Alongside his studies, Ausaf was destined to follow a family tradition:
I knew my father was a wrestler. I’d heard all the stories. But I wasn’t into any organised sports until I was eighteen, nineteen. I had fights, but they were more like scraps, they weren’t organised fights. They were more like reactions on the street. But I never backed down, which was unbecoming of me. One day, one of my good friends, Patrick, a quintessential Irish Boy, really great guy, he introduced me to a sport called Thai boxing, saying, “There’s a teacher there, it’s a great sport, let’s go Birmingham University, he teaches there.” So, I went. I was hooked. I enjoyed the lesson. It wasn’t like karate. Because of my background, having so many street fights, the first day was how to disarm someone with a knife and move on in. And I thought, oh good, I don’t have to do months before I get to that stage. I put myself into it wholeheartedly. It took me about five or six years. But I kept at it, kept at it, went through a number of amateur competitions, and, finally, during my university years, I qualified as an instructor.
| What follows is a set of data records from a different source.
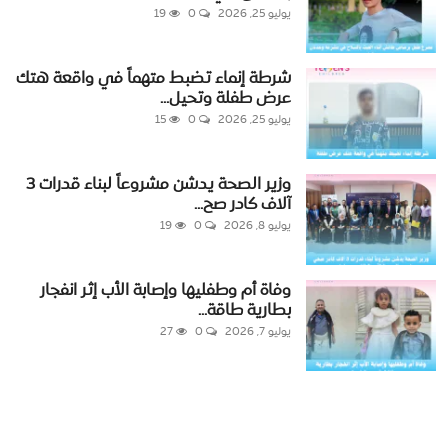
يوليو 25, 2026
0
19
شرطة إنماء تضبط متهماً في واقعة هتك
عرض طفلة وتحيل...
يوليو 25, 2026
0
15
وزير الصحة يدشن مشروعاً لبناء قدرات 3
آلاف كادر صح...
يوليو 8, 2026
0
19
وفاة أم وطفليها وإصابة الأب إثر انفجار
بطارية طاقة...
يوليو 7, 2026
0
27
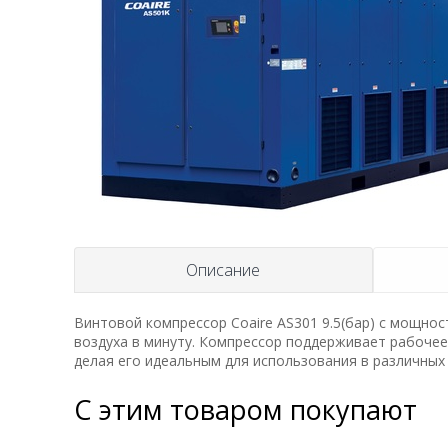
Описание
Винтовой компрессор Coaire AS301 9.5(бар) с мощно
воздуха в минуту. Компрессор поддерживает рабочее
делая его идеальным для использования в различных 
С этим товаром покупают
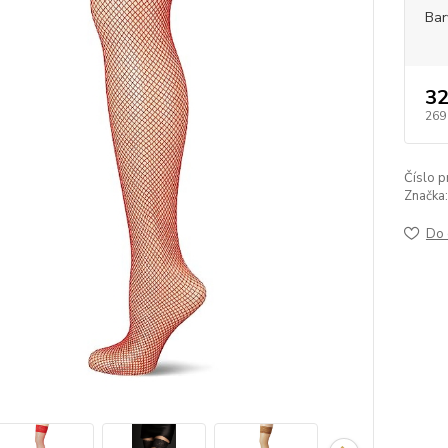
Bar
32
269
Číslo p
Značka:
Do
He also described the significance of the 1980s:
Something switched from the seventies. One of the biggest impacts upon me was music. It was the songs. It was the New Romantics that were coming out. It was Culture Club. It was Spandau Ballet. It was Duran Duran. All my teens went through the eighties. In your teens you kind of soak up everything external. I think I felt I was at the right time because I soaked up everything that had to do with the eighties, Phil Collins, every aspect of it. I could sometimes define the year by the song hits, it got to that stage. The years merged together but the songs kept them apart, when this song came out, when that happened. I link to certain songs, events that have happened. The eighties were a great changer, not just musically, politically. There was Reagan and Thatcher, the duo. There was the Berlin Wall coming down. There was the Cold War at its height.
Also, I remember at the local level, the daytime parties for Asians. That was a phenomenon in itself. That was like, a night club in the day, and Asians go? And I went, everyone was going. This was when I was in college. It was around the mid-eighties, not early eighties, latter of half of the eighties.
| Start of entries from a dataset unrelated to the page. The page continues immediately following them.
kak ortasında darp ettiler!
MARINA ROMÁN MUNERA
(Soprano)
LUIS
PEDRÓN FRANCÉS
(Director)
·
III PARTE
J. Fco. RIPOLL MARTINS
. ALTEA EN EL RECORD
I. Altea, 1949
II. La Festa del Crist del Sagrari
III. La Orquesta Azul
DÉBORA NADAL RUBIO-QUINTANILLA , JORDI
Economically, musically, creatively, movies. You got your Jean Claude van Dammes, Stallone, Arnold Schwarzenegger, ‘Commando’, ‘Rambo’. It was a calypso of creative outpourings, and the eighties was full of it. People were just experimenting. Eighties has got a lot to do with my life. In fact, I class that decade as the most formative of my life.
As this story illustrates, the 1980s was profound in the way it brought different people together and simultaneously introduced the world to them.